Friday, February 4, 2011

Articles: Series on an 'Inquiry into New Zealand’s relationship with South Pacific countries' (Tonga Chronicle)

Cleo Paskal has been doing a series for the Tonga Chronicle on New Zealand's thinking on the Pacific. In December 2010, the Government of New Zealand released an Inquiry into New Zealand’s relationship with South Pacific countries. The report is the Government of New Zealand’s biggest public rethink on South Pacific issues since the end of the Cold War. So far three articles have run in the series.

The first article looked at what the Inquiry said about New Zealand's track record in the Pacific, and about how the Inquiry positioned New Zealand in the Pacific. An excerpt:

As the report makes clear, New Zealand considers itself a dominant force in the Pacific. According to the Inquiry: “from the standpoint of an islander on a Pacific atoll, or that of a European, Asian, or American, New Zealand is one of the two main influences in this region”, the other being Australia. [...] There

 is a strategic value in the claim. The Inquiry states that “New Zealand has an obligation to countries beyond the region to pull its weight in promoting stability and prosperity in the Pacific region.”

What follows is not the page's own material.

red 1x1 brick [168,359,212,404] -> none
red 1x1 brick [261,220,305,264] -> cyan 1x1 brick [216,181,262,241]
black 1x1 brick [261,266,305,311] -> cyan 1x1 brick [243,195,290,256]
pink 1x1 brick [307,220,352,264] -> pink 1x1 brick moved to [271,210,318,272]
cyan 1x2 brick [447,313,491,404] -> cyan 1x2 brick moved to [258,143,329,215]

And that: “If New Zealand does not give sufficient attention to the Pacific this will allow other players who may be less attuned to Pacific issues and aspirations to take on larger roles and exercise more influence.”

The Inquiry makes it clear that fulfilling its “obligation” to outside nations has practical benefits for Wellington: “The region is central to New Zealand’s security and defence policy because of its […] importance to New Zealand diplomacy.”

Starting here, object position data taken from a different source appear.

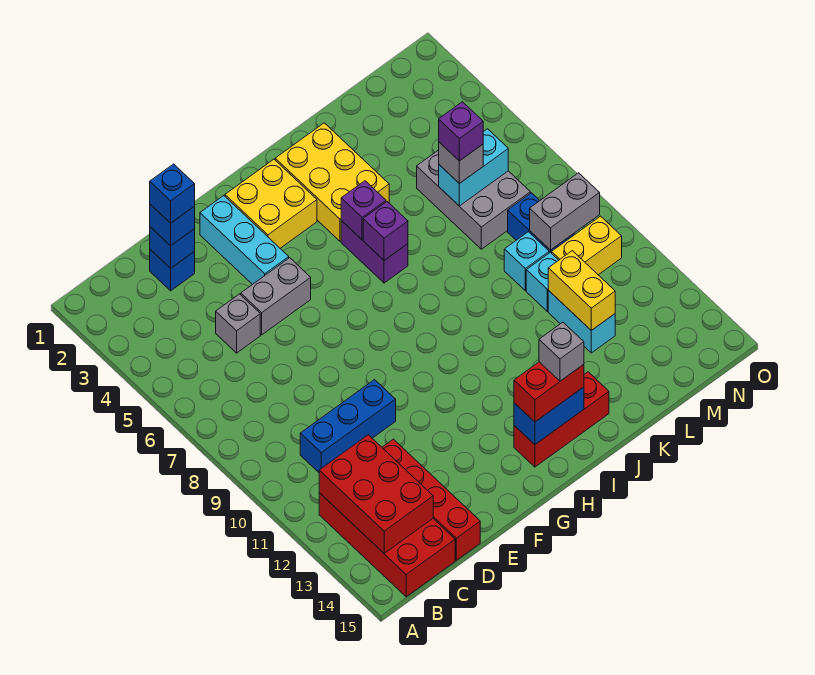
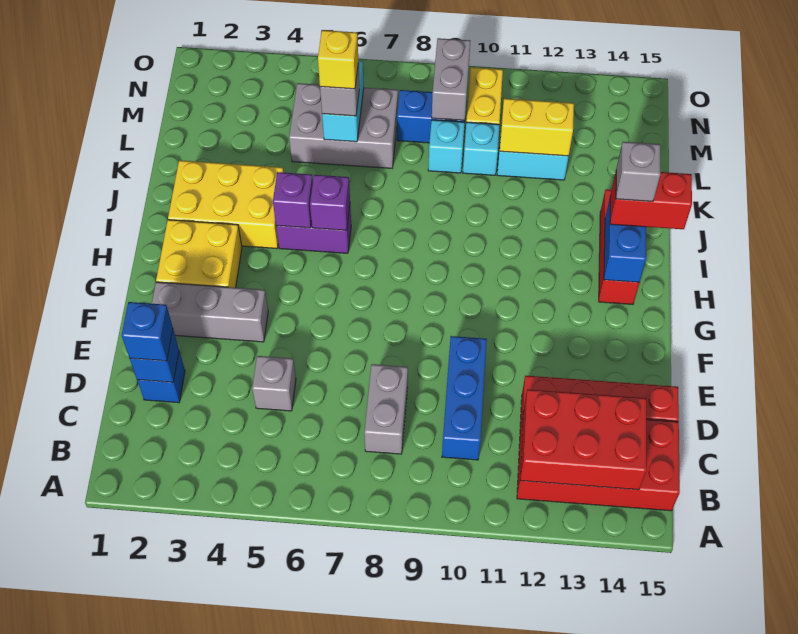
blue 1x1 brick [150,164,195,223] -> none
grey 1x2 brick [241,258,311,335] -> grey 1x2 brick moved to [364,364,408,454]
cyan 1x3 brick [200,196,289,285] -> grey 1x3 brick [152,282,268,342]
red 1x2 brick [514,362,584,422] -> red 1x2 brick turned to [610,172,692,229]
purple 1x1 brick [439,102,483,161] -> yellow 1x1 brick [318,30,358,89]

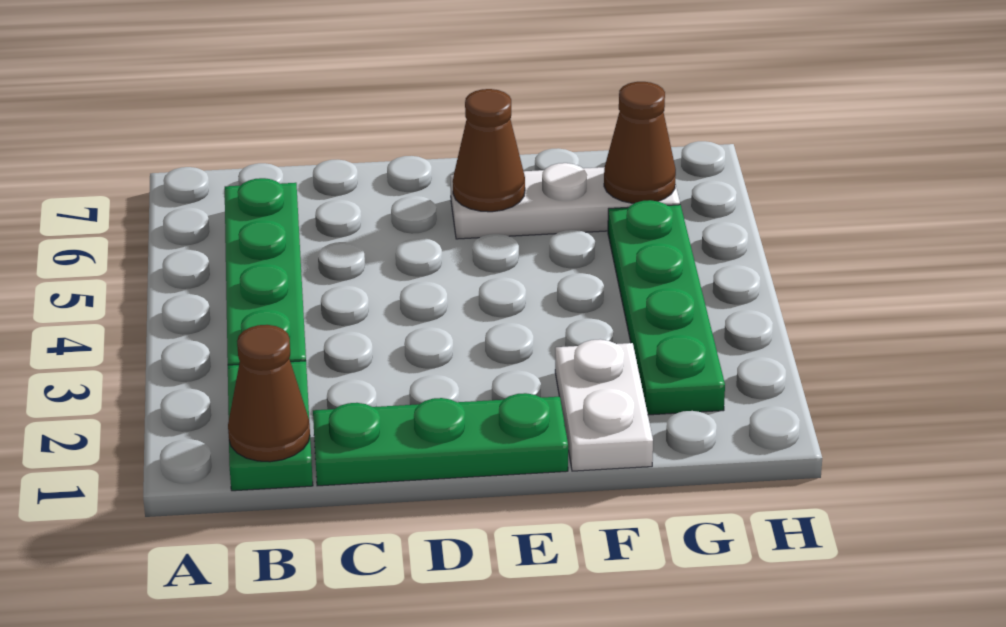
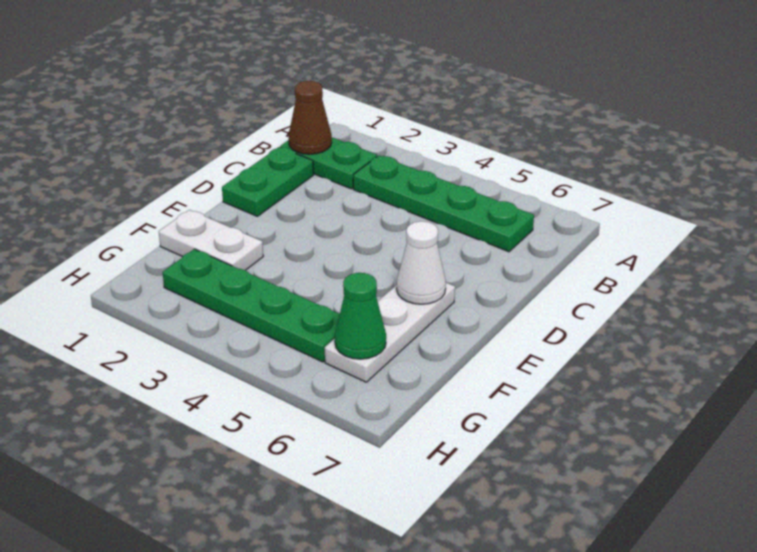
green 1x3 plate [313,393,568,486] -> green 1x2 plate [222,147,314,216]
brown 1x1 cone [453,89,525,212] -> white 1x1 cone [396,221,446,304]
brown 1x1 cone [604,82,676,203] -> green 1x1 cone [335,273,386,359]

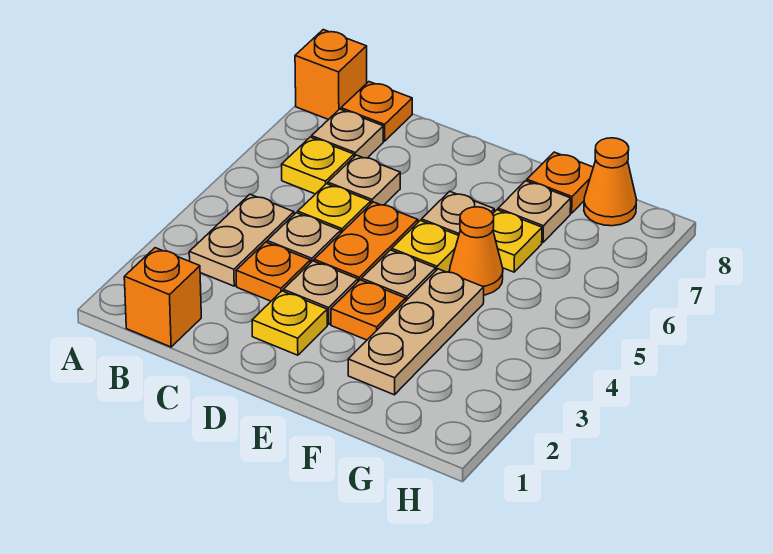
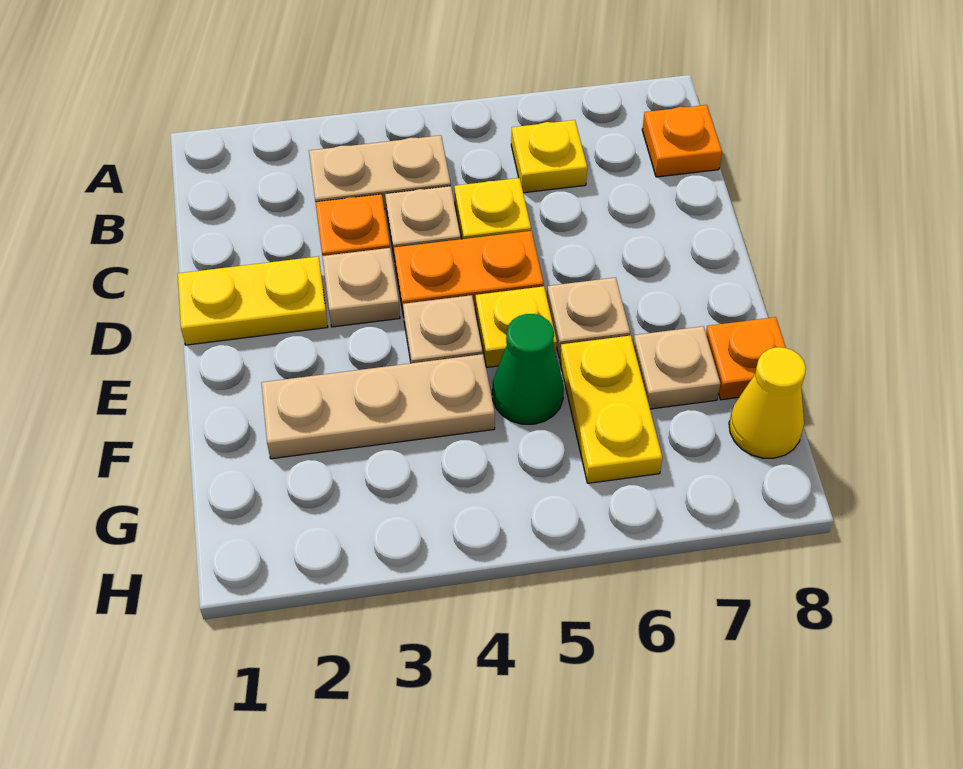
orange 1x1 brick [295,30,367,120] -> none
orange 1x1 brick [124,248,201,347] -> none
tan 1x1 plate [312,109,383,158] -> none
tan 1x1 plate [328,155,400,205] -> none
yellow 1x1 plate [252,291,327,355] -> yellow 1x2 plate [178,256,328,345]
orange 1x1 plate [331,280,406,340] -> none
orange 1x1 cone [450,207,503,295] -> green 1x1 cone [492,314,564,424]
yellow 1x1 plate [493,210,542,272] -> yellow 1x2 plate [560,336,662,483]
orange 1x1 cone [584,138,637,226] -> yellow 1x1 cone [729,347,806,458]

This means that if a New Zealand diplomat is sitting at a negotiation in London, he is not just representing a small, militarily minor nation of 4 million, but rather an extensive piece of geostrategic and commercially valuable (if only due to seabed mining potential) geopolitical real estate.

This affords the diplomat a seat at the high table, but only if he can really deliver the Pacific. This puts pressure on New Zealand (and Australia) to effectively manage the region.

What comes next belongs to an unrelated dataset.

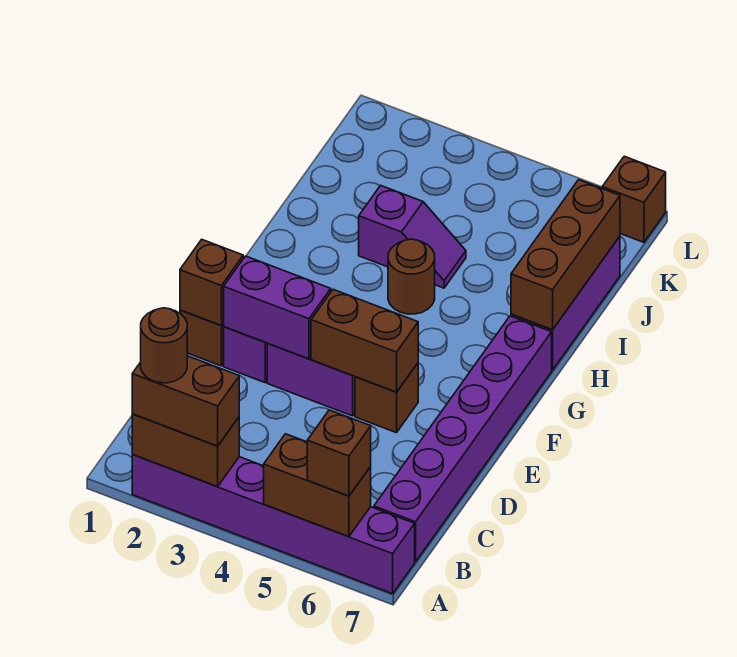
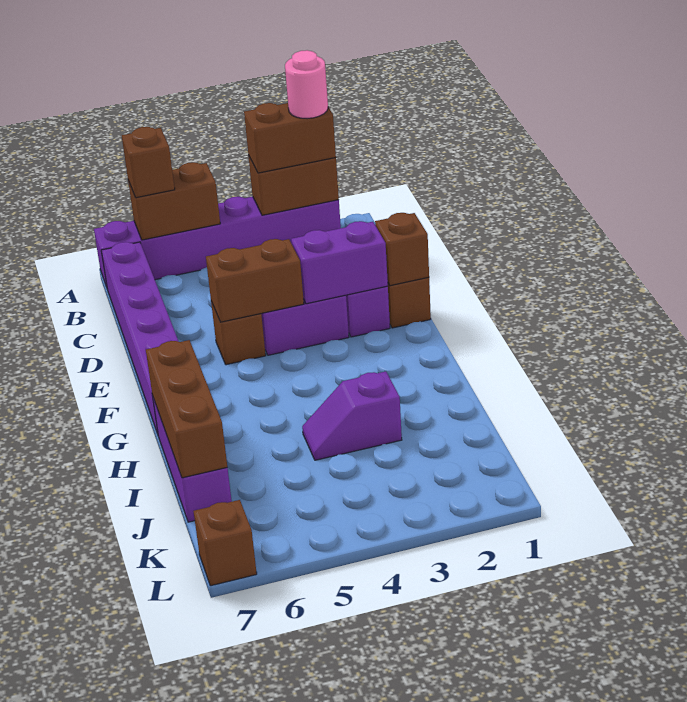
brown 1x1 round brick [141,308,187,383] -> pink 1x1 round brick [285,50,328,119]
brown 1x1 round brick [388,239,435,314] -> none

And, increasingly, that is not the case. Fiji slipped out of their grasp, China is making quick economic (and increasingly political) inroads, even the Arab League is starting to make its presence felt.

The second article looks at the Inquiry's framing of the Cook Islands, Tokelau and Niue as being part of the 'Realm of New Zealand', and what that might imply. An excerpt:

According to the Inquiry, the Cook Islands, Tokelau and Niue are part of the “Realm of New Zealand”. Some of the main recommendations involve methods to “harmonize” the education, health, law and order and justice systems of “Realm entities” with those in New Zealand. This would mean that a school or land law in, say, Tokelau would be similar to what would be found in a small New Zealand town.

The third article looks at what the Inquiry says about Tonga - New Zealand relations. An excerpt:

All in all, it seems the Inquiry doesn’t really know what to do about Tonga.

It acknowledges that the elections were fair, while reluctant to give up the instability narrative.

It acknowledges that there are problems accessing New Zealand markets, and praises Tonga’s “strong entrepreneurial community”. But stops short of properly analyzing how New Zealand products and policies have affected Tongan economic development.

It acknowledges there is a health crisis in Tonga, but not New Zealand’s role (and economic benefit) in its creation.

Nor does it acknowledge that New Zealand makes much more revenue out of Tonga and Tongans than it transfers to the nation in ‘aid’ (much of which is “tied aid” anyway, and ends up benefiting New Zealanders and New Zealand products).

It also seems to have a default position of invoking the New Zealand private sector as a solution whenever possible.

This is all perfectly normal as it is the New Zealand government’s job to benefit the New Zealand people.